Another aspect of this poem that is important is the interpretation of it is the speaker and the audience. Although the audience is never clearly known, several assumptions can be made. It seems as though Prufrock is simply reflecting on life to himself. He makes several statements that would allow a reader to arrive at this conclusion. Throughout the poem, he asks several rhetorical questions of himself. In line 62, he asks "and how should I presume?". He asks himself the same question again in line 68 and then follows with another "and how should I begin?". These questions lead the reader to believe that the poem represents Prufrock's inner-thoughts about life. This is important to consider because if the audience was anyone but Prufrock himself, the poem would more than likely take a very different course.
Once you get past the initial false impression about the poem due to its misleading title, you can easily see that this is a poem about what happens if you do not make the most of your life. Prufrock is a character that we all can learn something from. Through interpretations of this poem, one can assume that even though a person's life may seem to be normal and in fact successful, sometimes that person may have a totally different view of their own life. From the poem we can conclude that Prufrock's life was like many others during the time it was written. It talks of parties, drinking, and lovely ladies. This did not, however, bring his happiness.
Prufrock is a timid man. He is extremely conscious of what others think of him and this has a great effect of his actions. He also extremely self-conscious with his appearance and thinks that people talk about what he looks like and what he wears. Other's opinion of Prufrock bothers him so much so that he does not want to "disturb the universe" by making an entrance into it.
Finally, the last part of the poem, Prufrock show's his final despair in life. He cannot bring himself to tell the woman that he is in love with how he really feels. However, if he ever did decide to tell her, it would come out as a mess. He finds himself with no real role in life. He is no "Prince Hamlet, nor was he meant to be," but rather an "attendant lord," or sometimes "the Fool." He hears the mermaids singing, but he thinks: "I do not think they will sing to me."

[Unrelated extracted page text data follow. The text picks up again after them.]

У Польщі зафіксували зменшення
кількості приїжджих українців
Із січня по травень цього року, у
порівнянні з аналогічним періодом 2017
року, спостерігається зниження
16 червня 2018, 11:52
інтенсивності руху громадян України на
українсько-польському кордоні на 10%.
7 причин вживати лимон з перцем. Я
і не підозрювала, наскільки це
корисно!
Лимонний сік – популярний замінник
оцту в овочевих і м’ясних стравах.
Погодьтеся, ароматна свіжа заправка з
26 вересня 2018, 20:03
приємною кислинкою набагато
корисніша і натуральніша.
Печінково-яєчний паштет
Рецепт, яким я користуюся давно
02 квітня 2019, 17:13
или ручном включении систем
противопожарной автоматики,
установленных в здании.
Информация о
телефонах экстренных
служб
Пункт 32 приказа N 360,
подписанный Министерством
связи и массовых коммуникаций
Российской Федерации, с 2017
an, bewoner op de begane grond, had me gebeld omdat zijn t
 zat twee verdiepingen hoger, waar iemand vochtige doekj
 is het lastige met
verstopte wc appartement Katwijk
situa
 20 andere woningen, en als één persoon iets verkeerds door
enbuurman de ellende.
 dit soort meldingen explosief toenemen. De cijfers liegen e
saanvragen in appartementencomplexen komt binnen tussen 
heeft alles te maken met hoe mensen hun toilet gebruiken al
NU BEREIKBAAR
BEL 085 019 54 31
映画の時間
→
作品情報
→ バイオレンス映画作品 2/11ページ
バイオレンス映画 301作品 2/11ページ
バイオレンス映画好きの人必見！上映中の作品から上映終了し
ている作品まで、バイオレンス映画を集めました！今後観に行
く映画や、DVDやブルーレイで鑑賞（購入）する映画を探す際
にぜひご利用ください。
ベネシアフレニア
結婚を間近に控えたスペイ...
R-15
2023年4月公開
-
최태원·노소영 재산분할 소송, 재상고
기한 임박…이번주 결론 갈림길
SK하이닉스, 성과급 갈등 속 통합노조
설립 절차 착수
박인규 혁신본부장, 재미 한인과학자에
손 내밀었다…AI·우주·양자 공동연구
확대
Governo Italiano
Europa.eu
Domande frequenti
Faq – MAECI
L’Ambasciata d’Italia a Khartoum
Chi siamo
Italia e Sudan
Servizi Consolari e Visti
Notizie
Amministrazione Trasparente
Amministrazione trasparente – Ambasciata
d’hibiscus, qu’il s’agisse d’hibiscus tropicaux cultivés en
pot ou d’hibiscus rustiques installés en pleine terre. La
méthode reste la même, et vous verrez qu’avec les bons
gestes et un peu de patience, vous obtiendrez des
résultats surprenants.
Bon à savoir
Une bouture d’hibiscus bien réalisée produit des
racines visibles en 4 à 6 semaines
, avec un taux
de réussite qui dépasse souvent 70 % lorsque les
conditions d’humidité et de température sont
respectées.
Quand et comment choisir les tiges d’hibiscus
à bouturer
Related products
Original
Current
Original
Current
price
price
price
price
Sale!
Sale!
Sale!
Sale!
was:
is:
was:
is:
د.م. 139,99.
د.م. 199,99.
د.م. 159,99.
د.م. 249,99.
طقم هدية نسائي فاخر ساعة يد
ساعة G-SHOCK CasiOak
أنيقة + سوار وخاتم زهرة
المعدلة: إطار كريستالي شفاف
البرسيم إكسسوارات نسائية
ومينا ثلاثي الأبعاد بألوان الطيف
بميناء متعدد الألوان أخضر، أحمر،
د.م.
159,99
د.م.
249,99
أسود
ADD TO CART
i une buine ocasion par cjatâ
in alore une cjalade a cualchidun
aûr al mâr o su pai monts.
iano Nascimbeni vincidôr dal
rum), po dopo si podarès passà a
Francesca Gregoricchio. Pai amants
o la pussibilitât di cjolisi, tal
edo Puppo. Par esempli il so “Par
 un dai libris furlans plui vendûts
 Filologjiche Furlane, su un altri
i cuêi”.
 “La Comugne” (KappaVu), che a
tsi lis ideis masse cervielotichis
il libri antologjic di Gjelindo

As he aged, Prufrock was left very disappointed with his life. In the end, he discusses how he will behave in his old age and finally describes death as what can be interpreted as drowning in the sea when he compares himself to a crab at the bottom of the ocean floor. He is so ashamed of himself that he doesn't want to come up with the mermaid. With this last stanza he completes the vertical descent that Eliot has been deploying throughout the poem. He has plunged into his Dante's Que underworld and we are forced to accompany him.